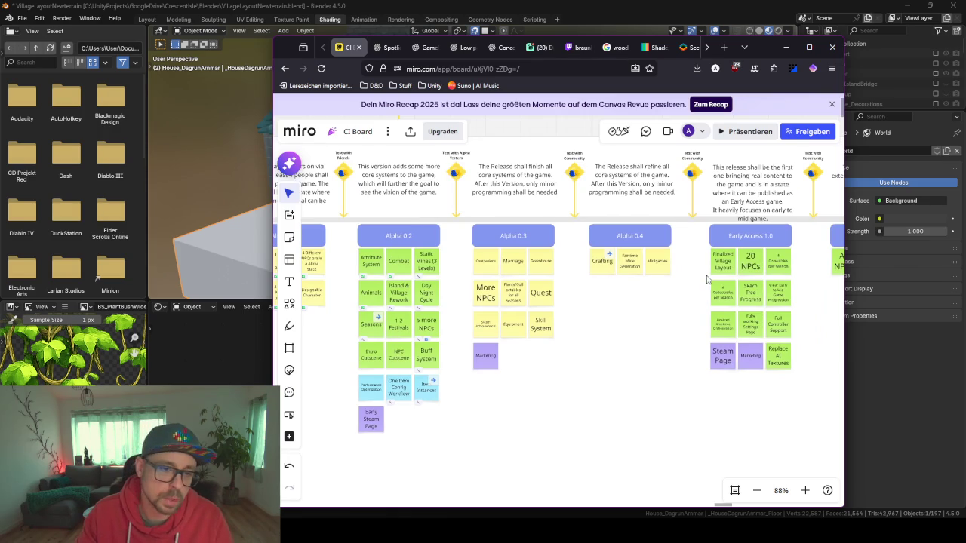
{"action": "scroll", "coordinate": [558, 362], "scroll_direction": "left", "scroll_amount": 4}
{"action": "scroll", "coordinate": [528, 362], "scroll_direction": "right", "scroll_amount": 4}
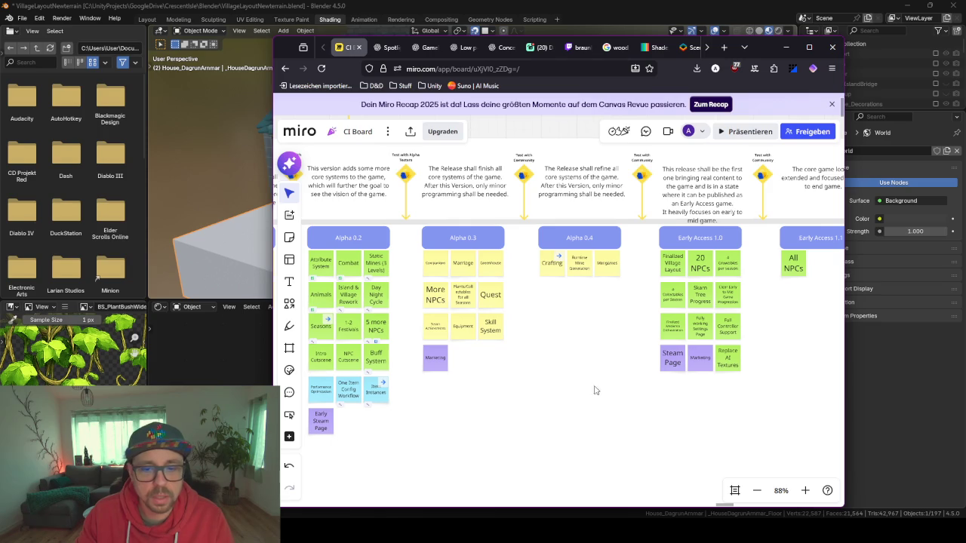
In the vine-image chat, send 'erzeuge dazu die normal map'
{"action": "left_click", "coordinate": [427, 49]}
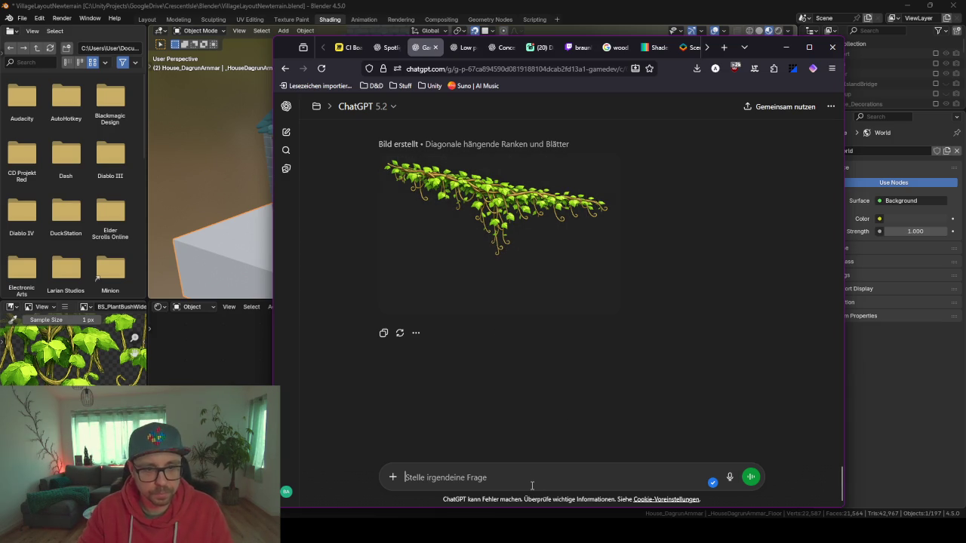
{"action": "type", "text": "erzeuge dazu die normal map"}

---

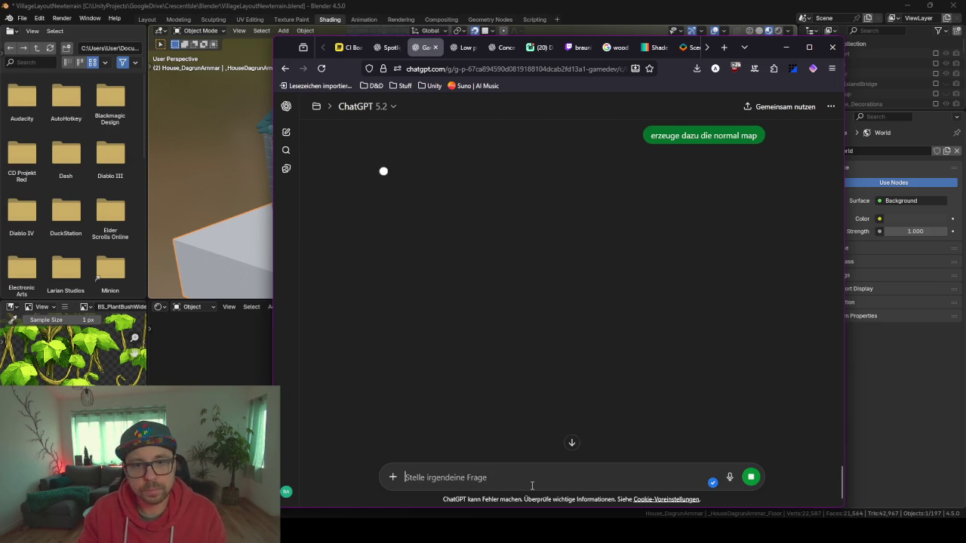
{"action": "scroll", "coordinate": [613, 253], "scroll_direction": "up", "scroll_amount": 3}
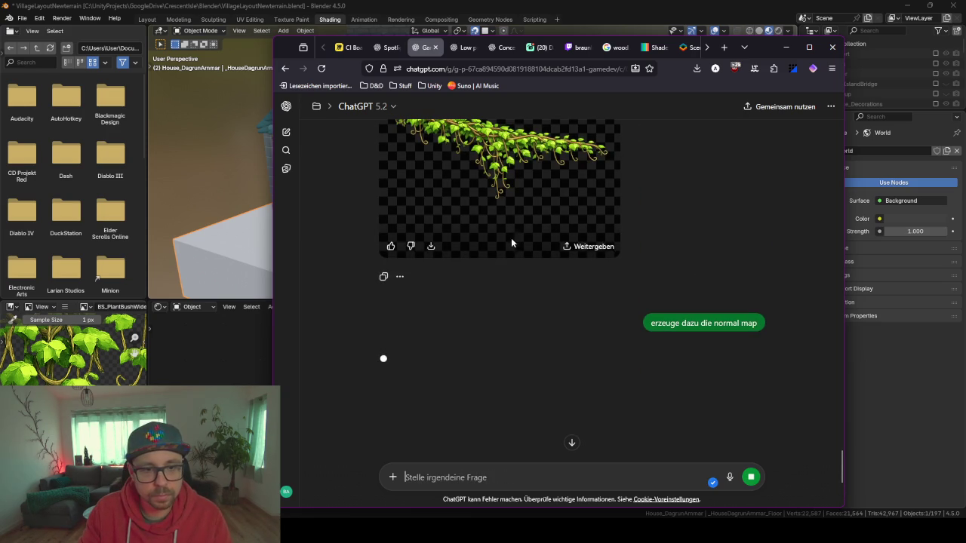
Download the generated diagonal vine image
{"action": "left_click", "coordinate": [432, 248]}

REQUIREMENT |
Go through the material and copy each line in which the word "dazu" occurs.

RESULT OF THE EXERCISE |
In the vine-image chat, send 'erzeuge dazu die normal map'
{"action": "type", "text": "erzeuge dazu die normal map"}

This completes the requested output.